Always new suckers coming along looking for a quick, no-work fix. Easily fooled by sharks.


----------



## zac

Im new to global markets and new to finance markets in general really.
I began with the ASX early in the year and as of a month or so ago have begun trading US markets.
Im loving it for all its potential and it has opened my eyes so much. 

Im going the next step now and looking at Forex and Eminis. My 1st Forex trade being the other day on USDJPY.

Can someone elaborate on Eminis or give me a link that explains them well.
I mean I know what they trade but how people trade them short/mid/long term profitably.

As for the people concerned about trading courses, ie the highly priced ones.
Im not anti seminars etc but make sure you do your due diligence. Does the company have an ASIC licence, do they make their trades transparent, do they have an independent audit trail/report/document, to name a few.

An important element ive found with trading is it helps to have a team of like minded people to bounce ideas off.

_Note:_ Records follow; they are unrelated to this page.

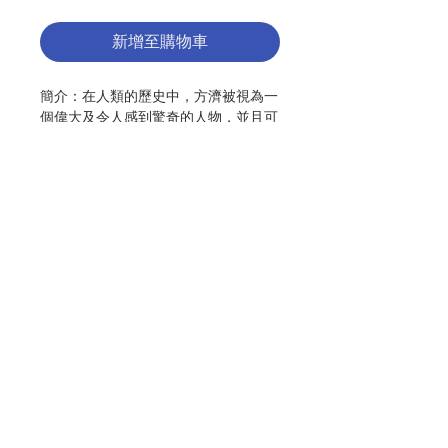
新增至購物車
簡介：在人類的歷史中，方濟被視為一
個偉大及令人感到驚奇的人物，並且可
以成為人群社會美德的模範。他是一位
善於領導群眾，及最為民主的人物，並
且在這一點上，遠超過同時代的人。他
是一位崇尚自由精神及具有憐憫心腸的
人物。他是一位愛好大自然，愛護動物
的人物。他是一位具有人道精神的英雄
人物。
聯絡我們
作者：高達德
出版：至潔
門市地址
分類：傳記
頁數：249
ISBN : 9789867632227
付款方式
No. 3163023001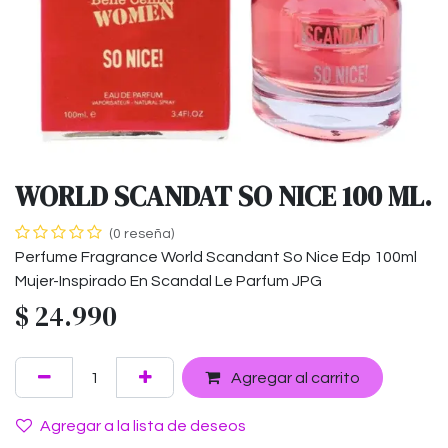
WORLD SCANDAT SO NICE 100 ML.
(0 reseña)
Perfume Fragrance World Scandant So Nice Edp 100ml
Mujer-Inspirado En Scandal Le Parfum JPG
$
24.990
Agregar al carrito
Agregar a la lista de deseos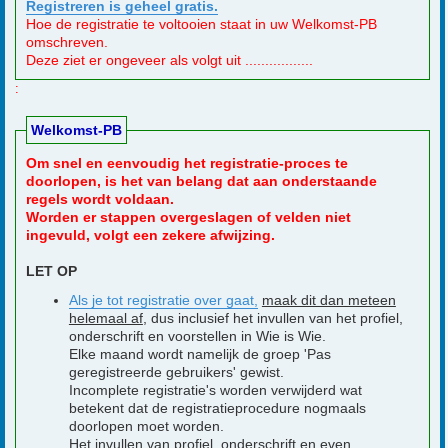
Registreren is geheel gratis.
Hoe de registratie te voltooien staat in uw Welkomst-PB
omschreven.
Deze ziet er ongeveer als volgt uit .................
:
Welkomst-PB
Om snel en eenvoudig het registratie-proces te
doorlopen, is het van belang dat aan onderstaande
regels wordt voldaan.
Worden er stappen overgeslagen of velden niet
ingevuld, volgt een zekere afwijzing.
LET OP
Als je tot registratie over gaat,
maak dit dan meteen
helemaal af
, dus inclusief het invullen van het profiel,
onderschrift en voorstellen in Wie is Wie.
Elke maand wordt namelijk de groep 'Pas
geregistreerde gebruikers' gewist.
Incomplete registratie's worden verwijderd wat
betekent dat de registratieprocedure nogmaals
doorlopen moet worden.
Het invullen van profiel, onderschrift en even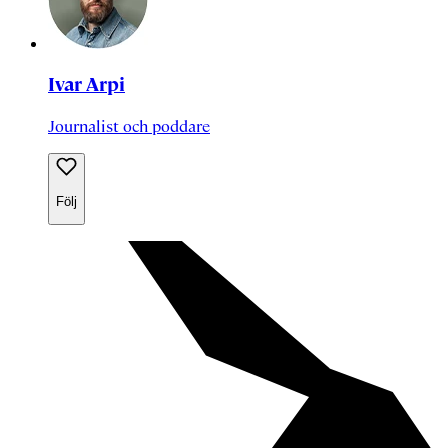
Ivar Arpi
Journalist och poddare
Följ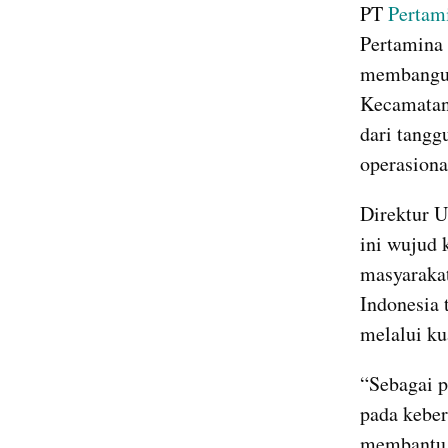
PT 
Pertam
Pertamina 
membangun 
Kecamatan
dari tangg
operasiona
Direktur U
ini wujud 
masyarakat
Indonesia 
melalui kua
“Sebagai p
pada keber
membantu m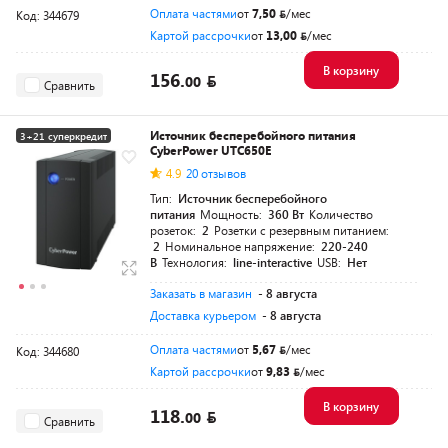
Оплата частями
от
7,50
/мес
Код: 344679
Картой рассрочки
от
13,00
/мес
В корзину
156.
00
Сравнить
Источник бесперебойного питания
3+21 суперкредит
CyberPower UTC650E
Разумная цена
4.9
20 отзывов
Тип:
Источник бесперебойного
питания
Мощность:
360 Вт
Количество
розеток:
2
Розетки с резервным питанием:
2
Номинальное напряжение:
220-240
В
Технология:
line-interactive
USB:
Нет
Заказать в магазин
- 8 августа
Доставка курьером
- 8 августа
Оплата частями
от
5,67
/мес
Код: 344680
Картой рассрочки
от
9,83
/мес
В корзину
118.
00
Сравнить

Whether its forum members, facebook friends etc
What really reinforced that idea is I saw a speaker and just a few words changed my outlook, "No one ever became successful on their own" Dont get sucked in to thinking you need to pay for your team though, it might just be a mentor, colleague, partner etc


----------



## Timmy

zac said:


> Can someone elaborate on Eminis or give me a link that explains them well.



CME website is a good starting point: eg. contract specs ., educational material etc. Find a book that explains the futures market (plenty around), also a good starting point.



zac said:


> I mean I know what they trade but how people trade them short/mid/long term profitably.



This is probably more the meat of your question? From your stock trading/investing experiences you will be familiar with the challenges. Lots of different claims about how to successfully trade/invest with stocks - same with futures. Charts, economic fundamentals, seasonals, scalping, day trade, swing, options, combination of approaches ... etc. etc. 
I have my approach, and others will be different. 
The ASF posts of Trembling Hand are very good for futures trading. Plenty to learn.


----------



## zac

Hi Timmy.
Thanks for the info, I have a general idea on it and thanks for the info.
To get a better grasp on it, im doing a study course on futures/commodities early next year.


----------